═══ TEXTE PROPOSÉ ═══

Le soin dépend, dans la façon dont il est donné, de la relation, d’événements fortuits, des personnalités ; la justice exige l’impartialité.
On peut penser de trois façons l’articulation entre justice et soin.
1. La première consiste à faire primer la justice sur le soin. On risque alors de réduire le soin à un résidu, un luxe, un supplément d’âme. Plus exactement ce qu’on doit à la personne, c’est l’efficacité, le soin comme cure (et non comme care), la survie dans les limites des ressources disponibles, la capacité de vivre la vie qu’il veut mener. Les soins doivent être rationalisés ou rationnés en fonction d’un impératif de justice. On peut aller jusqu’à la position utilitariste du philosophe Peter Singer : les soins doivent être donnés en fonction du seul critère de leur efficience, en fonction du nombre de QALYs qu’ils permettent de procurer. On voit bien poindre l’idée d’une hiérarchie des valeurs des vies. Le « soin » est alors réduit à un acte standard. On en manque la singularité.
2. La deuxième articulation du soin et de la justice consiste à concevoir la justice comme soin redéfini comme care. La théorie du care peut être interprétée comme une critique de la dissociation entre care et justice. Elle ne peut pas se réduire à un appel à se soucier les uns des autres ni à la critique de l’autonomie et au constat de l’interdépendance humaine. Les théoriciens du care entendent déplacer le champ et la focale de notre attention morale vers les attitudes et les sentiments qui se jouent dans les activités quotidiennes du soin. L’éthique est elle-même définie comme care, comme disposition à prendre soin du soin. Ces attitudes et ces sentiments du soin sont le plus souvent invisibles ; et celles et ceux (plus souvent celles que ceux) qui les pratiquent sont le plus souvent méprisés ou oubliés : ce sont les « subalternes ».

═══ DONNÉES FOURNIES ═══

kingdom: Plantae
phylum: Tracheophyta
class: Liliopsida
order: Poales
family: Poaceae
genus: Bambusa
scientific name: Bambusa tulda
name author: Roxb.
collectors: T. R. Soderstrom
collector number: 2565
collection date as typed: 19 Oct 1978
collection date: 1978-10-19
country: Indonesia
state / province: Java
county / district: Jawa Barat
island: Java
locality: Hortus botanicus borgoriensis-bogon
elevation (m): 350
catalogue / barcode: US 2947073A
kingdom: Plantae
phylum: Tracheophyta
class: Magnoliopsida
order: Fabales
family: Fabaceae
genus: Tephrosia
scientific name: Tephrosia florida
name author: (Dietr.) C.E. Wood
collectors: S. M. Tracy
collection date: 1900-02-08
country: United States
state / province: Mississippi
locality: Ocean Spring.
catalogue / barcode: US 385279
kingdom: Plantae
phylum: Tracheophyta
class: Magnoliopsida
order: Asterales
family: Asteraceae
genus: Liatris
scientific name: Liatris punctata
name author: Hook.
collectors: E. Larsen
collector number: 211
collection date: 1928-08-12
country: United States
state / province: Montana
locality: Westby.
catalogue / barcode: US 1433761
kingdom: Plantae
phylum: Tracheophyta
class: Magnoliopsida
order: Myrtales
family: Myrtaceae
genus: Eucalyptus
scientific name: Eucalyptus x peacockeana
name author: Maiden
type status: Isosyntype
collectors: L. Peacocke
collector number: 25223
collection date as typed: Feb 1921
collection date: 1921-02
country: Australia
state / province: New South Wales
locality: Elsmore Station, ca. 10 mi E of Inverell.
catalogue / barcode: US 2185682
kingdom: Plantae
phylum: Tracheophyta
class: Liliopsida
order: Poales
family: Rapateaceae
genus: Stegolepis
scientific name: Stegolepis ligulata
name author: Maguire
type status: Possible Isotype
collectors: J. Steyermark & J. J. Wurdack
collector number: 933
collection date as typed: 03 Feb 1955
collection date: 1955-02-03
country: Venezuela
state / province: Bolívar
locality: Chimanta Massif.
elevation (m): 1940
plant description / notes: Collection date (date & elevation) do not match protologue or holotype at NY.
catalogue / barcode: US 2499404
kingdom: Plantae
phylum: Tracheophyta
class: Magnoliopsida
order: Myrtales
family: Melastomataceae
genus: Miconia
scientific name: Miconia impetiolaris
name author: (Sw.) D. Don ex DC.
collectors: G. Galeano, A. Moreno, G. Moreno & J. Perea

═══

QUESTIONS À TRAITER:
- 1) D'après le texte sur le soin et la justice, en fonction de quel critère unique les soins doivent-ils être donnés selon la position utilitariste de Peter Singer ?
- 2) Rédigez la suite du texte sur le soin et la justice, à partir de sa dernière phrase.

EXERCICES CORRIGÉS:
- 1) En fonction du seul critère de leur efficience, c'est-à-dire du nombre de QALYs qu'ils permettent de procurer.

- 2)
Donc on le voit bien : la théorie du care défend une certaine idée de la justice comme soin ; contribue à une société juste tout ce qui rétablit la sensibilité morale contre la pensée abstraite et l’autonomie comme indépendance ; aussi bien ceux qui sont capables de cette sensibilité que ceux qui sont l’objet de cette sensibilité. Finalement dans ces conditions la justice est proche de la justesse puisqu’il s’agit de trouver l’ajustement adéquat des rôles dans une situation singulière (notamment entre un patient et un malade). Cela conduit à une réhabilitation du soin mais aussi à une tentative de redéfinition de la justice qui fait sauter le lien entre justice et impartialité. La justice n’est pas impartiale car nous n’avons pas les mêmes sentiments envers ceux dont nous sommes proches qu’envers des inconnus. Nous devons être partiaux. Nos responsabilités morales doivent être proportionnelles à la force de nos liens et de nos capacités à nous occuper des autres.
3. Contre une subordination du soin à la justice et contre leur assimilation, on peut défendre une conciliation, en posant que la justice et le soin doivent s’exercer sur deux terrains distincts.
La justice permet que pouvoirs, opportunités, reconnaissance et ressources soient répartis équitablement, en oubliant totalement les préférences et les intérêts des uns et des autres. Mais la justice n’a pas vocation à réguler l’intimité des rapports humains. L’exigence de justice doit pouvoir, y compris au nom de la justice elle-même, se donner ses propres limites. Et donc à la question de savoir s’il faut être juste et impartial dans le soin, je répondrai d’un côté que le soin doit s’exercer dans des institutions justes mais que le soin ne saurait être juste et impartial lui-même.